In 1997, perhaps the greatest chess player in history, Gary Kasparov, lost to a machine – an IBM-built supercomputer called Deep Blue. For many, this historical loss became the event that signified a start of a new era where machine intelligence bests human intellect.

Flash forward two decades, the chess-playing algorithm that Deep Blue used can easily run in the background on your smartphone, while at the same time you mess around with a LIDAR scanner and facetime your friends.

You are an artist, you use technology to create art and express yourself. Kasparov’s knowledge has been threatened by a machine but a machine will never be able to create art, right?

The cover for this blog post has been generated using Dreamstudio and illustrations above and below using Dall-E.

Therefore, the question is not whether machines can create art in the caliber of Gustav Klimt (they already can), but whether they will soon be able to do so faster, more efficiently, and cheaper than human artists.

What is Generative AI, and why is it different?

The idea that computers could help us express ourselves creatively is hardly new. Computer-generated art has been around since the early 1950s. But up until recently, machines had no chance to outcompete humans in any creative endeavor.

Machines are good at analyzing the massive datasets they are fed, finding patterns in them, and providing you with answers or predictions (ETA on your pizza delivery, for example). However, the new category called “Generative AI” shook up the art world and creative industries as it is well on the way to becoming faster and cheaper and: in some cases – better than what humans can create by hand.

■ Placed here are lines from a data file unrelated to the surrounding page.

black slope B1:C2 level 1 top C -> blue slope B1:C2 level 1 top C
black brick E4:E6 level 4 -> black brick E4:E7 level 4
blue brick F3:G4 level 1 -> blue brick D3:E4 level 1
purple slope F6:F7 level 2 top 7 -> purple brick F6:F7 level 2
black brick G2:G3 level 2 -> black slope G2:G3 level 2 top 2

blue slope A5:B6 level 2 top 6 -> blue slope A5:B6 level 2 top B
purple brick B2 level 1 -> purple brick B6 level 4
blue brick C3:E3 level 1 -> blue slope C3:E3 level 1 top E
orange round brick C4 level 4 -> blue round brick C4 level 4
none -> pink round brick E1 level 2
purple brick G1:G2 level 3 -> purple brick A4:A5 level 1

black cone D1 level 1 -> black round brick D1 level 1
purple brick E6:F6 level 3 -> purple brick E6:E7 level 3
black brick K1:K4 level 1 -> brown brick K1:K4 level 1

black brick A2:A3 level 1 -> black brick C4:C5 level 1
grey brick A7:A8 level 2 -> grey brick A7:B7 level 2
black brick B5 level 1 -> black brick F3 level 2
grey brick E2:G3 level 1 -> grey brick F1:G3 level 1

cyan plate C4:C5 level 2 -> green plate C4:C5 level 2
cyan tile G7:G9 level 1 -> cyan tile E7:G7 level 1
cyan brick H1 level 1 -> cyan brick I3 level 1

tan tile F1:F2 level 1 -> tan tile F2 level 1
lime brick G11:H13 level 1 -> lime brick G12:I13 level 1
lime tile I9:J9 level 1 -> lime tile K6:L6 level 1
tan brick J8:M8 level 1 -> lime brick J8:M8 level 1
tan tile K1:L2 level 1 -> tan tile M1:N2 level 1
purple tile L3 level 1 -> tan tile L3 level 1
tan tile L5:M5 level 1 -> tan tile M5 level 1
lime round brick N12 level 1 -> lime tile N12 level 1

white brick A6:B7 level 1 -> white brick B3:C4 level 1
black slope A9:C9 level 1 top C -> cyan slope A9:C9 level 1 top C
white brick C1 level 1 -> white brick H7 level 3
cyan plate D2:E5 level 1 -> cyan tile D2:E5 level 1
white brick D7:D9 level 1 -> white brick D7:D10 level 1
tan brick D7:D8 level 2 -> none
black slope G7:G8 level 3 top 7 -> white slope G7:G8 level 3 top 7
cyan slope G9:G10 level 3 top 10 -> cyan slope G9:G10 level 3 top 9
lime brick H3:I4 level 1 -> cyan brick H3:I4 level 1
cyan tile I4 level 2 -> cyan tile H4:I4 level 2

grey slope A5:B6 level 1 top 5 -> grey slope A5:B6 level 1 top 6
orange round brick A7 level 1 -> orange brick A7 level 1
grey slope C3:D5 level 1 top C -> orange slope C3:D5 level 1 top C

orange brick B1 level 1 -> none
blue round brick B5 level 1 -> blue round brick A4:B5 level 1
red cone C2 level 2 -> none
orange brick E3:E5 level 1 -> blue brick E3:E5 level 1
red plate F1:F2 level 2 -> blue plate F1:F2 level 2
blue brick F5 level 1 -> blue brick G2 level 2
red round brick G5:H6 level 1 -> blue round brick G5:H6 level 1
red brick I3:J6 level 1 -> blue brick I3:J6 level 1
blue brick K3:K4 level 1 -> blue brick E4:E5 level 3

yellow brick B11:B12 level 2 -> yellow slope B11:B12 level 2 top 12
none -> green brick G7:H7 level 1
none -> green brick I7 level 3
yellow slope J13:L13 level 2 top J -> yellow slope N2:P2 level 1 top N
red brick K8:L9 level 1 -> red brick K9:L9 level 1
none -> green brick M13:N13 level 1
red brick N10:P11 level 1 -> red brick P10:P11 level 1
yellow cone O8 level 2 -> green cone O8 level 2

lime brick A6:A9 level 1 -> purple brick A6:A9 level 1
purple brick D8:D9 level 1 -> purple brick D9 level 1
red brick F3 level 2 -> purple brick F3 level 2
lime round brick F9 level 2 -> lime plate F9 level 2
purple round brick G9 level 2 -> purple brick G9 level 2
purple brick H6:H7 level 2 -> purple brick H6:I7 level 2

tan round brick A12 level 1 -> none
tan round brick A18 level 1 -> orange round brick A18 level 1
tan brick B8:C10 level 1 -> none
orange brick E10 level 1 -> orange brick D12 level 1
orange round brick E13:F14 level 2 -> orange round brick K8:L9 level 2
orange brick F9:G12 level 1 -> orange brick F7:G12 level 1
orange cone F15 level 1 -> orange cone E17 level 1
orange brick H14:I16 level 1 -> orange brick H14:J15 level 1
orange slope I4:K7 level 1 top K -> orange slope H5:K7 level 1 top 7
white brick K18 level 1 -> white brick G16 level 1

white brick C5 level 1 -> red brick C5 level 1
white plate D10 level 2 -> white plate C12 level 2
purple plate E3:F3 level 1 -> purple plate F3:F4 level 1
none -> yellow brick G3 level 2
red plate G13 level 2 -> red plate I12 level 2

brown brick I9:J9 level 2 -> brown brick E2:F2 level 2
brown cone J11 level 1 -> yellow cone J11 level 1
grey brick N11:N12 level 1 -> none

Generative AI is AI that is trained on massive amounts of data. It imitates its patterns and creates something new. So instead of being fed with instructions on how to create a specific result ( Painting a painting of a dog ), the machine is fed with data of a million dog paintings and generates a new dog painting based on all the input data it was fed.

According to an article written by Sonya Huang, Pat Grady and GPT-3 (yes, deep learning language model which produces human-like-text), every industry that requires humans to create original work is up for reinvention and it is likely that “certain job functions may be completely replaced by generative AI, while others are more likely to thrive from a tight iterative cycle between human and machine”.  

This goes for everything from arts and entertainment, to manufacturing, to healthcare. As far as AI is concerned, our creative industries are now its new playground.

Except it's not - generative AI is only the latest tool in a toolbox, and anyone will have access to it.

To disrupt, not replace

As Garry Kasparov lost to Deep Blue in 1997, similarly in the summer of 2022, artists who participated in Colorado's state fair art competition had an unfortunate experience of losing against artificial intelligence too.

Jason Allen, a video game designer, had entered the contest with an artwork created using Midjourney, an artificial intelligence program that turns text prompts into images. After revealing how the artwork was created Allen’s work went viral and sparked a massive backlash from other artists.

Allen stated that it took him “many weeks of fine-tuning” and “100s of different images” to achieve the desired result, resulting in approximately 80 hours of work. After reading these numbers one shouldn’t think that artificial intelligence is here to replace.

Change an artist's creative process – definitely.

The reality is that AI art won’t replace artists. Researcher Anne Ploin, of the Oxford Internet Institute, argues that the creative decision-making part, which is critical in art will not be replaced by AI technology.

In her words, “AI models can extrapolate in unexpected ways, draw attention to an entirely unrecognised factor in a certain style of painting [from having been trained on hundreds of artworks]. But machine learning models aren’t autonomous.”

Machine learning models aren't autonomous. They require human agency to produce results. Therefore, it is up to the artist to choose how and for what purpose to use it.


Generative AI is capable of producing jaw-dropping results in a matter of seconds but will it ultimately replace artists?
No, but it might be the catalyst that helps artists embrace new, exciting and diverse styles.